Di Umberto Costantini
La quantità di dati e di informazioni prodotta dall’umanità digitale ha raggiunto misure ipersensibili. La società delle reti creerà 163 zettabyte di dati all’anno entro il 2025: una alluvione digitale. L’era dello zettabyte (pari a 1,1 trilioni di gigabyte) è iniziata nel 2016 e indica lo tsunami di dati che sta sommergendo il nostro mondo, un fenomeno che necessita continuamente di nuovi ordini di misura, come il brontobyte, pari a 10 alla 27° potenza di byte. Circa 1.024 brontobytes costituiscono un geopteo.
Ciò ha determinato un serbatoio immenso di contenuti e notizie, dove però appare sempre più complicato verificare la veridicità e l’autorevolezza, sovvertendo de facto ogni regola del sistema informativo tradizionale. Per indicare tutto ciò, Luciano Floridi, uno dei maggiori esperti della filosofia dell’informazione, sulla falsariga di “biosfera”, ha coniato il termine “infosfera”.
Infosfera 2018 è anche il titolo della Ricerca – che ho guidato assieme ad Eugenio Iorio, Giada Rainone ed Antonio Ruoto – sull’universo mediatico italiano. Giunta alla sua seconda edizione, è stata realizzata dal nostro gruppo di ricerca sui mezzi di comunicazione di massa presso l’Università Suor Orsola Benincasa (Unisob MediaLab). Lo studio raccoglie i dati provenienti da 1520 questionari somministrati su tutto il territorio nazionale, sulla percezione del sistema mediatico, con particolare attenzione al livello di credibilità, fiducia ed influenza delle fonti di informazione.

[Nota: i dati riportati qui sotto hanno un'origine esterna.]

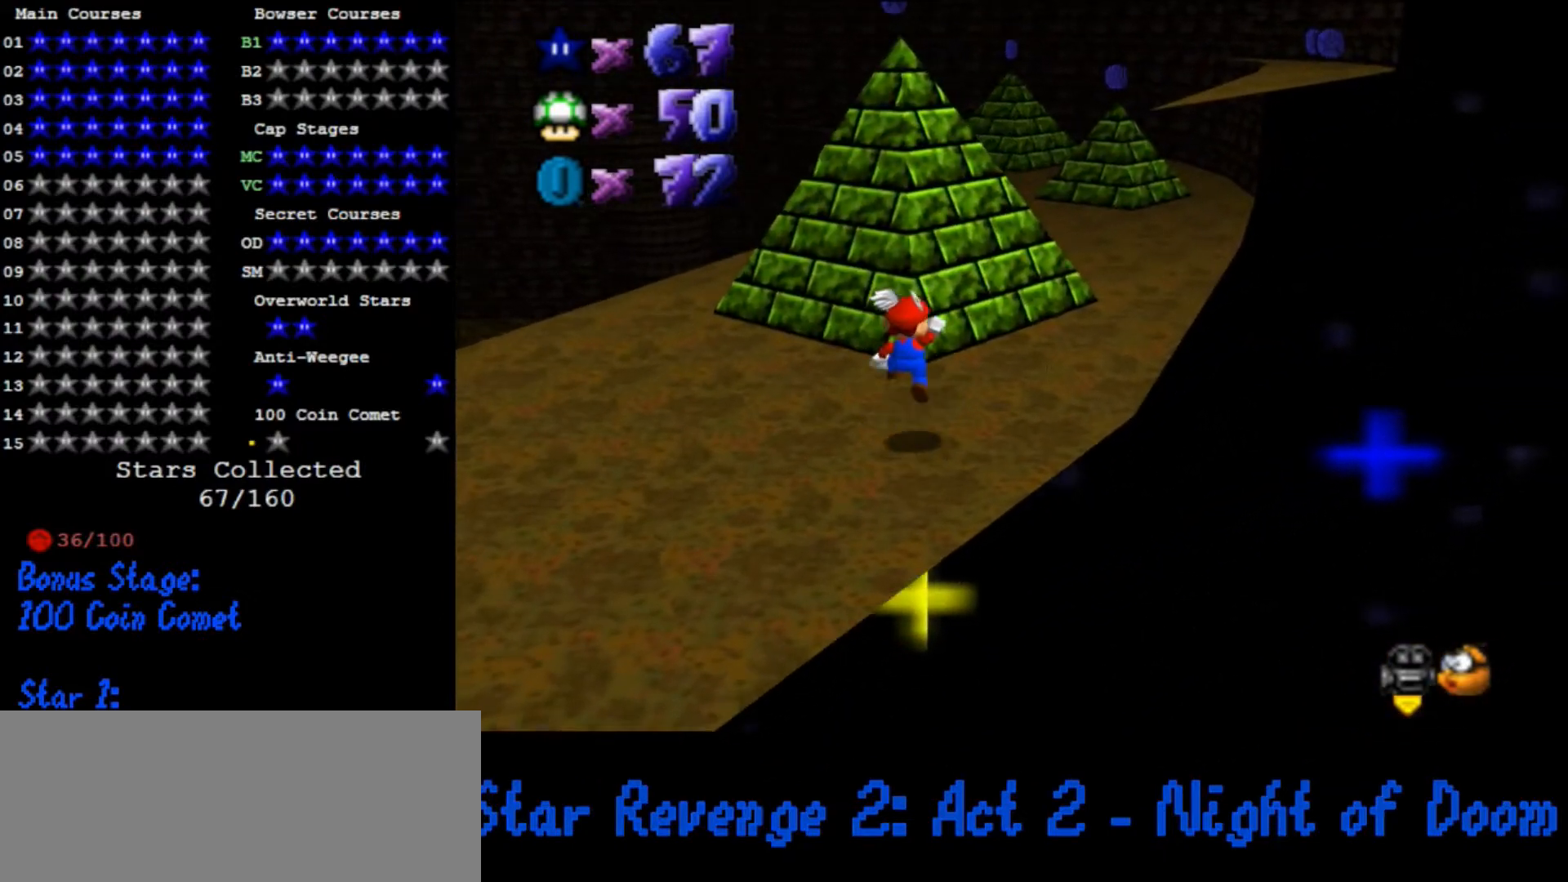
{"dt_ms": 500, "buttons": ["A"], "left_stick": "up-right", "button_events": [[33, "A", "up"], [467, "A", "down"]]}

In particolare, la ricerca si è posta l’obiettivo di comprendere quali siano i criteri di scelta delle fonti di informazione degli utenti italiani, quali siano i meccanismi di influenza dei media, in particolare quelli presenti su internet, e la loro efficacia in termini di persuasione.
Nel Report che accompagna la Ricerca abbiamo focalizzato alcuni elementi emersi, che qui brevemente riassumiamo.
Si sta delineando una società complessa e instabile, caratterizzata dalla saturazione del tempo di attenzione e dalla frammentazione dei media, che agiscono in maniera pervasiva, determinando il fenomeno del sovraccarico informativo (information overload).Queste trasformazioni contribuiscono allo shift dall’economia dell’attenzione a quella delle emozioni polarizzate.
In questo nuovo sistema emerge la difficoltà di facoltà critica ed esperienziale nel distinguere il reale dal falso, cui si contrappone un’accelerazione del tempo mentale senza precedenti, che enfatizza i tratti dell’iperattività, della transitorietà e dell’incertezza, che sono tipici dell’era postmoderna.
I social media e i supporti digitali stanno rimodulando le facoltà mentali dell’individuo, il pensiero profondo, l’attenzione e la memoria. Il 69,34% degli italiani registra e memorizza le informazioni di cui ha bisogno sul telefono.
Gli italiani non sono in grado di capire se la propria memoria funziona meglio o peggio. Il 16,78% ha problemi di concentrazione.
La nostra capacità di immagazzinamento (spazio) e la velocità delle nostre comunicazioni (tempo) non stanno tenendo il passo dei mutamenti e delle trasformazioni in atto. Un flusso di linguaggio e di neurostimolazione travolge la facoltà di elaborazione razionale e di esperienza emotiva.
Questo insieme di mutazioni della nostra soggettività biomediatica nell’infosfera sono radicali e condizionati anche da un fattore anagrafico. La “Generazione X” (che va dal 1965 al 1980) è stata l’ultima generazione ad avere chiara distinzione tra ambienti online e offline.
Le Generazioni Y (dal 1980 al 2000) e Z (dal 2000 in poi) trascorrono già la maggior parte del proprio tempo connessi, interagendo in un ambiente in cui sono presenti agenti artificiali e ibridi, vale a dire in parte umani e in parte artificiali, condizionati da algoritmi di comportamento e di influenza molto sofisticati.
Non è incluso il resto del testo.